Here has been my experience on both side.  As a former building official with all of the certifications who was an employee of a municipality, I was relied on to make the call and do my duty for every aspect of the building department.  Other than the state auditing me every 3 years on commercial accessibility, I had the power to make all decisions and no one was coming in after me to second guess me.  I had to pay extra close attention to accessibility because that was the one thing I would be audited on but could be more flexible on others situations if I needed to or was compelled to.  As a private, third party inspector, there was a bit of a different feeling.

As a privately hired/contracted inspector to a municipality you often find yourself being one of several inspectors that may have to visit a jobsite.  This keeps you on your toes because you know that other inspectors may be coming behind you so it is important to be more thorough.  I'm not saying that municipal inspectors aren't thorough, I'm saying that when you know another inspector is coming in after you, you have to be on your game a little bit more.  Now for some personal experiences.

When I cover other municipalities and have to go out to reinspect a previously failed inspection, I do find where I am inspecting things that weren't a code violation to begin with.  That is always frustrating and puts me in an awkward position because both the contractor and myself know it is BS but I just do my thing and sign off.  That does bother me.  I hate the "do as I say because I am the inspector" attitude, especially when legitimate problems are missed.  Here is an example.  I was reinspecting a failed generator installation because the inspector did not see glue in one of the PVC fittings.  Since I was there for a final and I am going to be the one signing off, I asked to have everything opened up so I could inspect.  What I found that the inspector missed was:
*Penetrations from the meter base to ATS above the level of live parts without a sealing washer or sealing locknut.
*Even though the generator was right by the service with 2 new ground rods, he made them add a third ground rod for the generator.  WTF at many levels.
*The neutrals and grounds were tied together at the generator and it is residential and not a separately derived system.
*The generator was undersized for the load it was wired for and needed load shedding/management.
*The installation did not match the plans, especially the way the load were distributed and neither panel was even close to the way it was drawn.

So, in this case, one thing was written up with is total BS, one is nitpicky, yet the important, big stuff was missed.  I had to write all of it up even though I was expected to just look at the glue in the PVC fitting and move on.

Now listen, workload always has an impact and the busier you are, the less time you have so you really have to be on your game.  I know this first hand.  Still, there are others that may only have 4-5 inspections for the day and have more than adequate time to go through a jobsite.  We are all in here together to ensure safe construction and none of us are infallible.  We all make mistakes.  Looking down at private, third party inspectors, however, is just plain wrong.


----------



## Mark K (Aug 25, 2019)

Jar

If speaking the truth is bucking the system then maybe the system is broken


----------



## cda (Aug 25, 2019)

◆ What is expected: Print the passage of the building inspection thread starting at "Here has been" and ending at "a different feeling.".

◆ Supplied entries:
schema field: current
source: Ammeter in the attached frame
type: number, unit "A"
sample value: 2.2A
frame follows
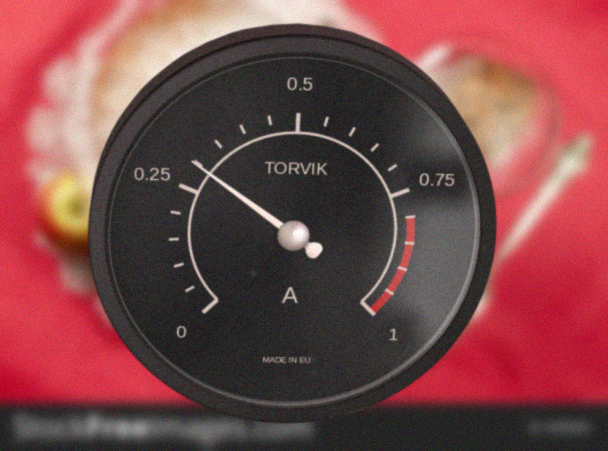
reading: 0.3A
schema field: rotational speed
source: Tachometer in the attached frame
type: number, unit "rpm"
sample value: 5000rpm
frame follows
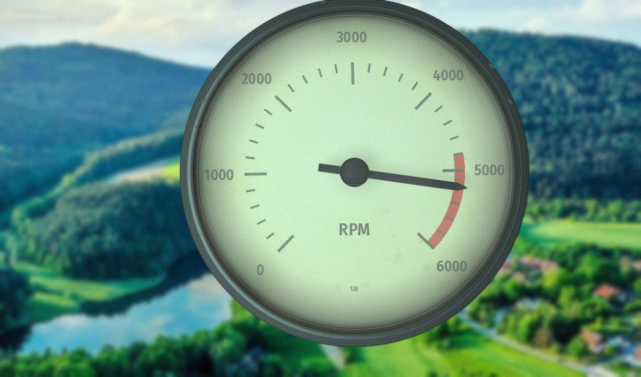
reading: 5200rpm
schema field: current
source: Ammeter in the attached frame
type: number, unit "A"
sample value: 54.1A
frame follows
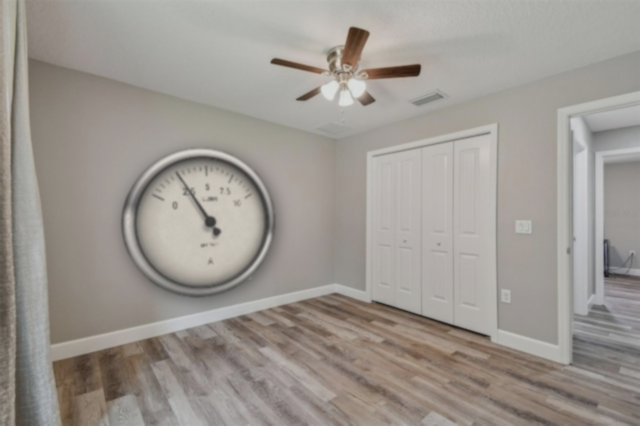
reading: 2.5A
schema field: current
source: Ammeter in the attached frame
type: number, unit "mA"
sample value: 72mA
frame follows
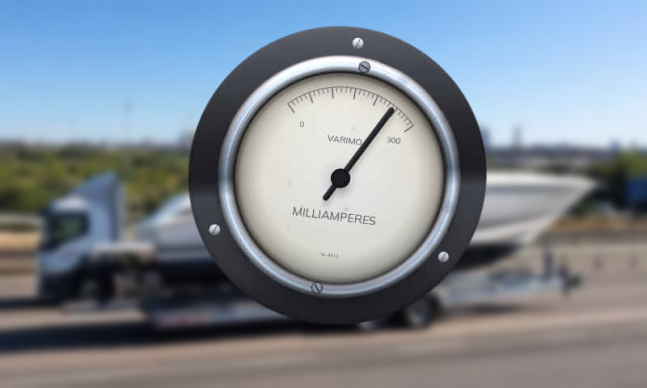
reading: 240mA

◆ Exercise result:
Here has been my experience on both side.  As a former building official with all of the certifications who was an employee of a municipality, I was relied on to make the call and do my duty for every aspect of the building department.  Other than the state auditing me every 3 years on commercial accessibility, I had the power to make all decisions and no one was coming in after me to second guess me.  I had to pay extra close attention to accessibility because that was the one thing I would be audited on but could be more flexible on others situations if I needed to or was compelled to.  As a private, third party inspector, there was a bit of a different feeling.